(Data items)
>> begin
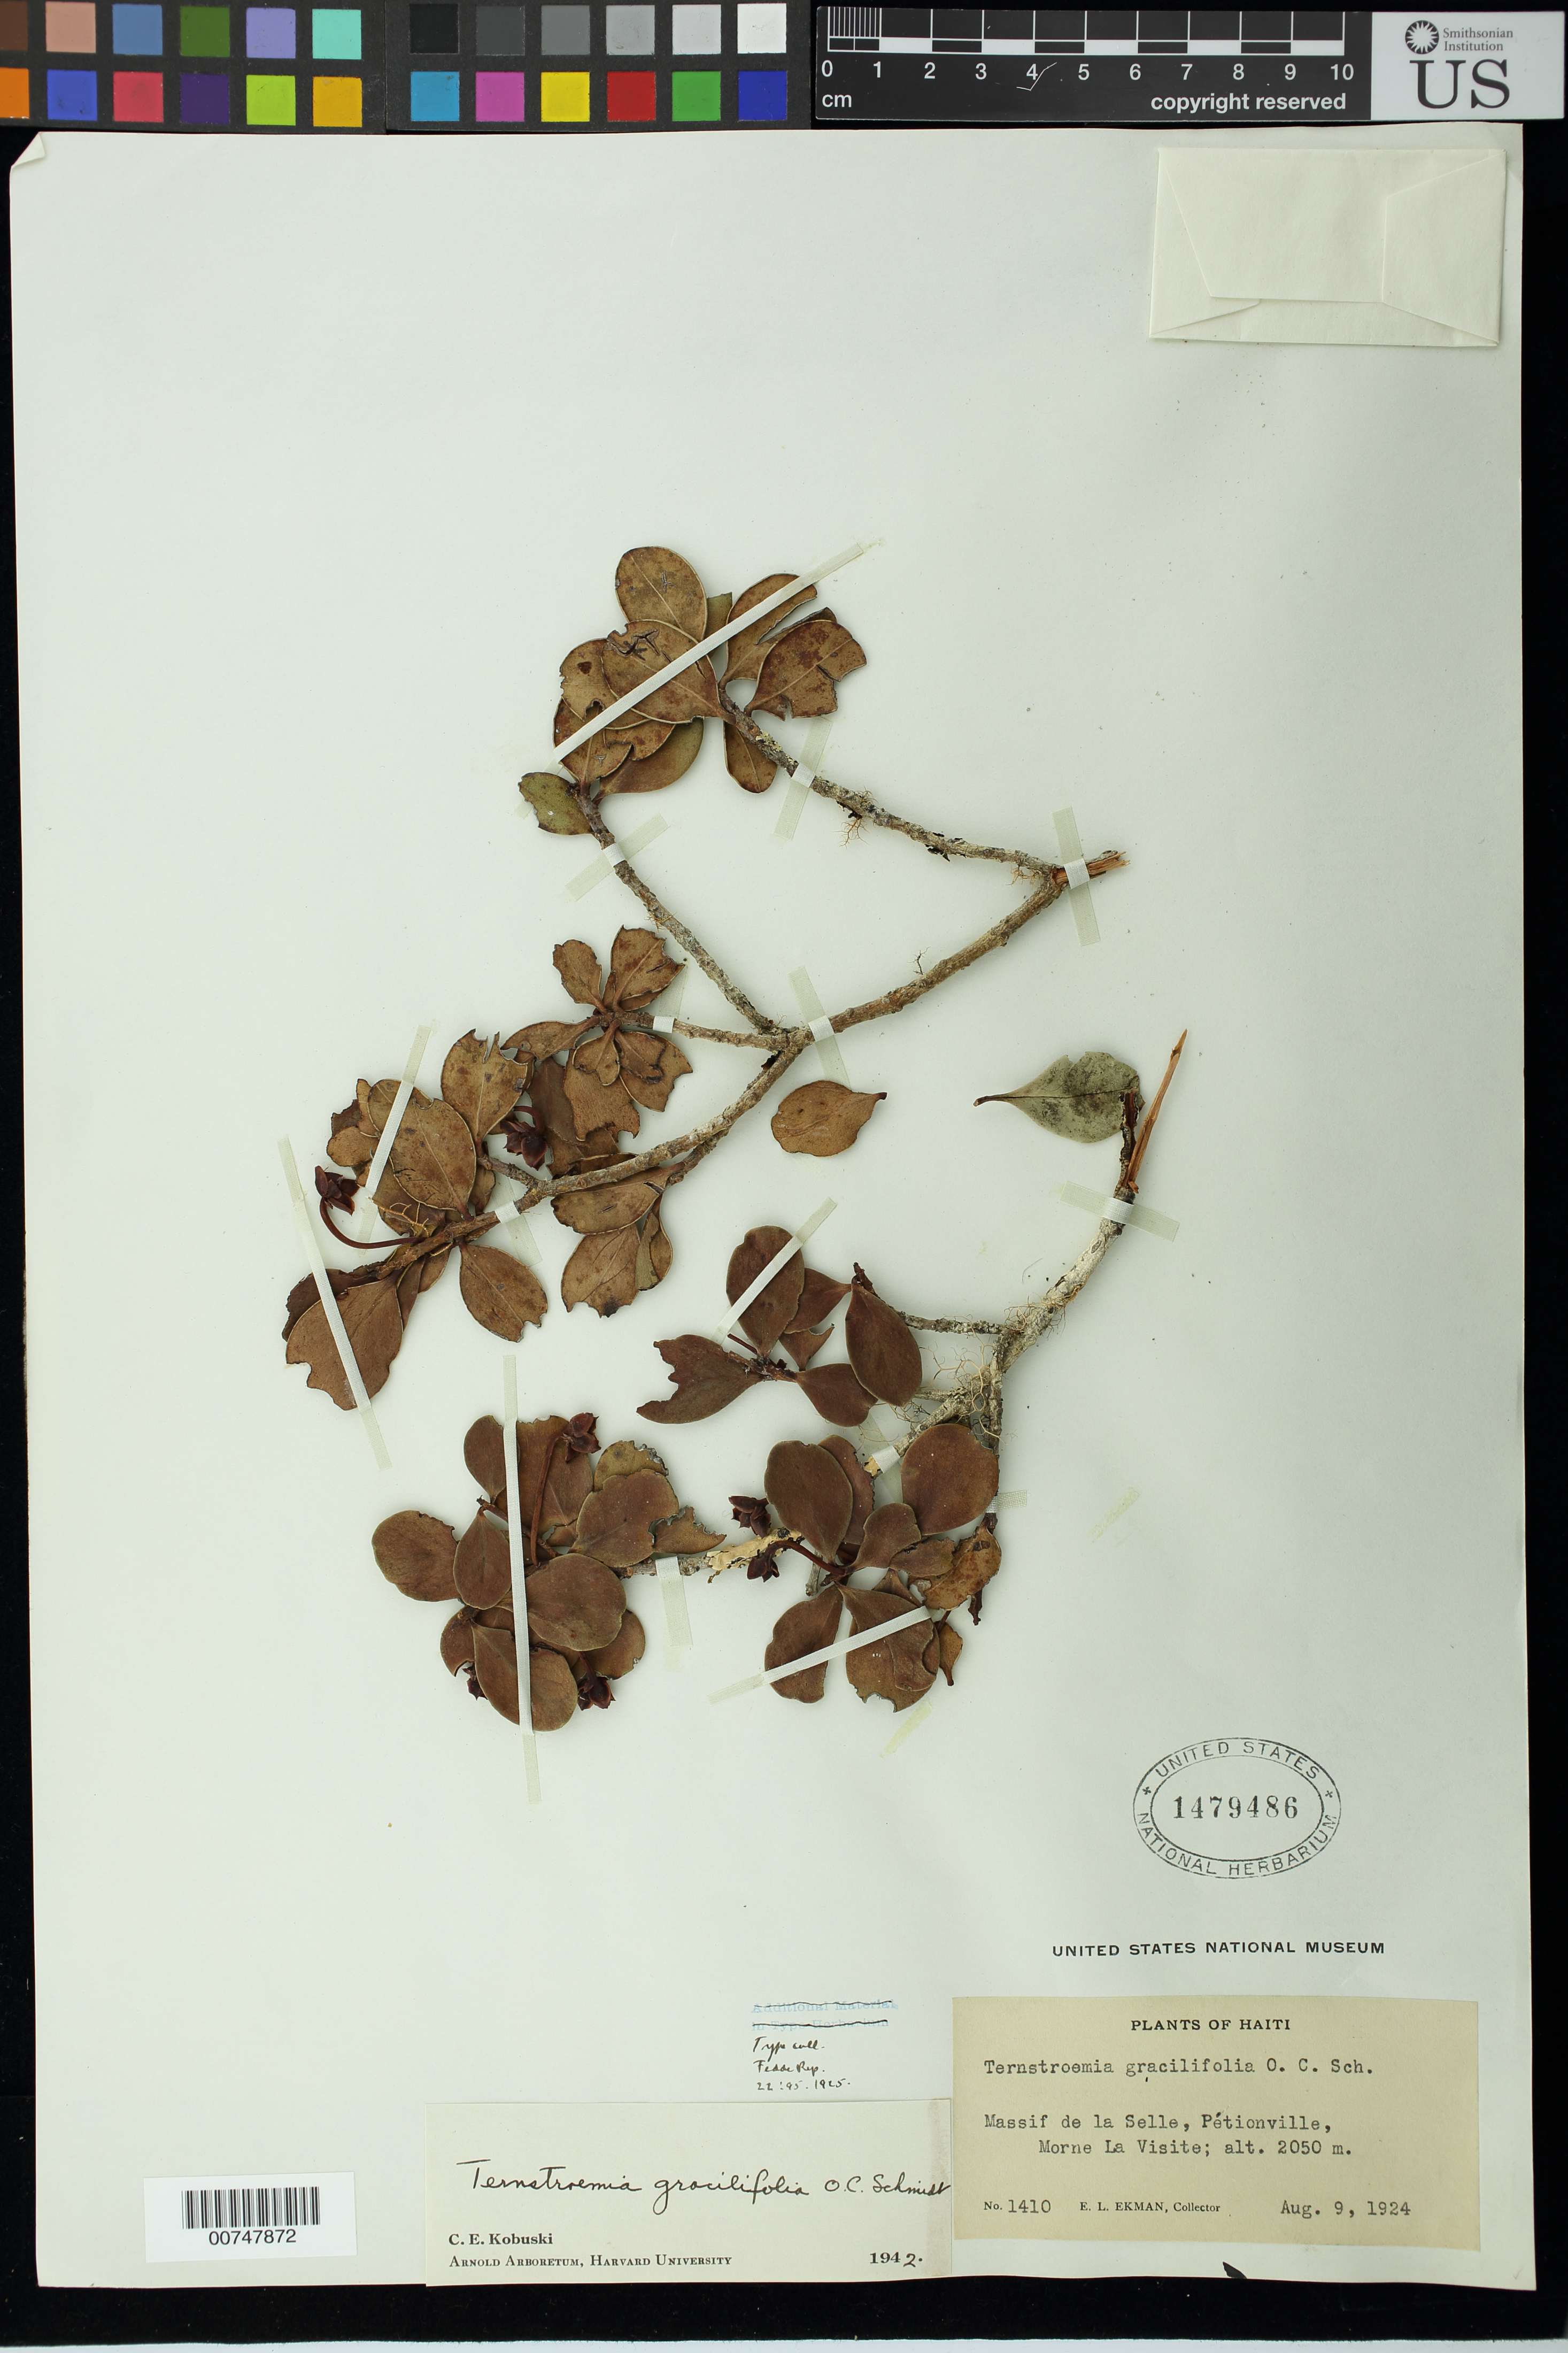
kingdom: Plantae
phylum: Tracheophyta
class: Magnoliopsida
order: Ericales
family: Pentaphylacaceae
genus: Ternstroemia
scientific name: Ternstroemia gracilifolia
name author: O.C. Schmidt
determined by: Kobuski, C. E.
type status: Isotype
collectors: E. L. Ekman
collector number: H 1410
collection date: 1924-08-09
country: Haiti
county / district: Ouest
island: Hispaniola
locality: Massif de La Selle, Pétionville, Morne La Visite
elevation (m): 2050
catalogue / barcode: US 1479486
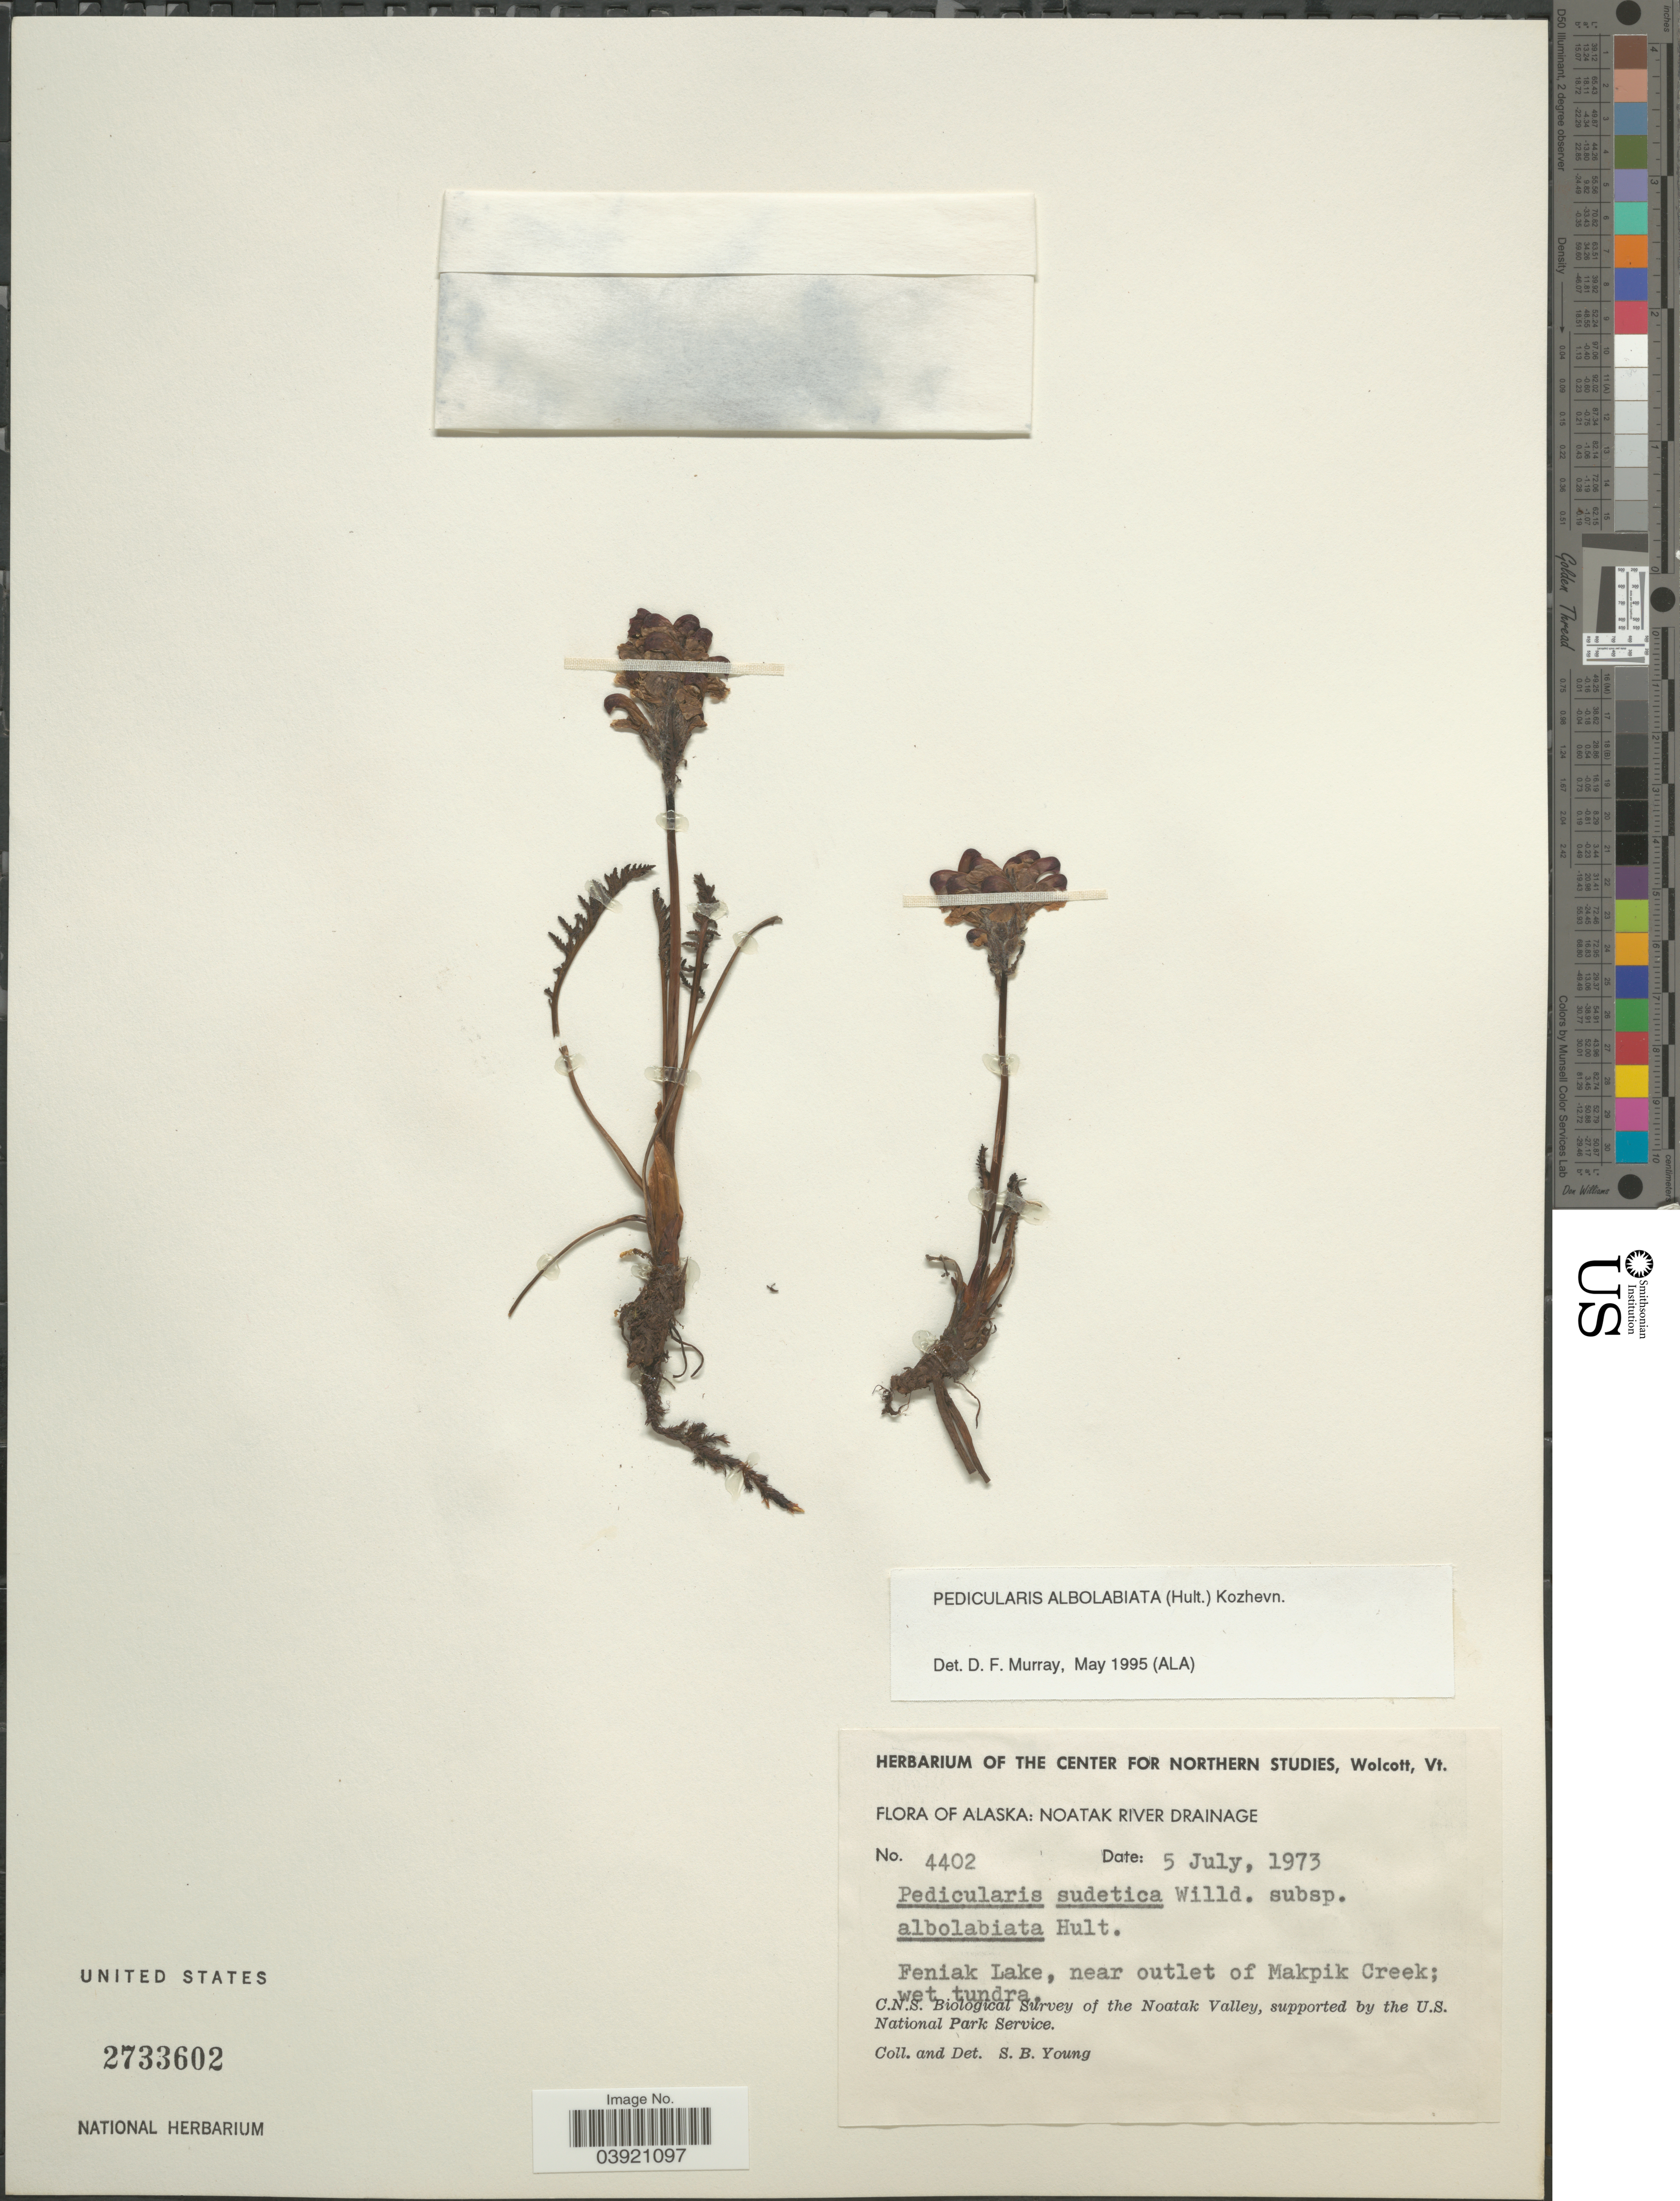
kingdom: Plantae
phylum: Tracheophyta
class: Magnoliopsida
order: Lamiales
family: Orobanchaceae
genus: Pedicularis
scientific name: Pedicularis albolabiata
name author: (Hultén) Kozhevn.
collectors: S. Young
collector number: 4402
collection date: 1973-07-05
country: United States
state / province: Alaska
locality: Noatak River Drainage. Feniak Lake, near outlet of Makpik Creek.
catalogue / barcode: US 2733602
>> end
Given exercise. Please copy out all the entries again, changing "catalogue / barcode" to "catalog number" and keeping everything else the same. Leave the pictures out.

Written solution.
kingdom: Plantae
phylum: Tracheophyta
class: Magnoliopsida
order: Ericales
family: Pentaphylacaceae
genus: Ternstroemia
scientific name: Ternstroemia gracilifolia
name author: O.C. Schmidt
determined by: Kobuski, C. E.
type status: Isotype
collectors: E. L. Ekman
collector number: H 1410
collection date: 1924-08-09
country: Haiti
county / district: Ouest
island: Hispaniola
locality: Massif de La Selle, Pétionville, Morne La Visite
elevation (m): 2050
catalog number: US 1479486
kingdom: Plantae
phylum: Tracheophyta
class: Magnoliopsida
order: Lamiales
family: Orobanchaceae
genus: Pedicularis
scientific name: Pedicularis albolabiata
name author: (Hultén) Kozhevn.
collectors: S. Young
collector number: 4402
collection date: 1973-07-05
country: United States
state / province: Alaska
locality: Noatak River Drainage. Feniak Lake, near outlet of Makpik Creek.
catalog number: US 2733602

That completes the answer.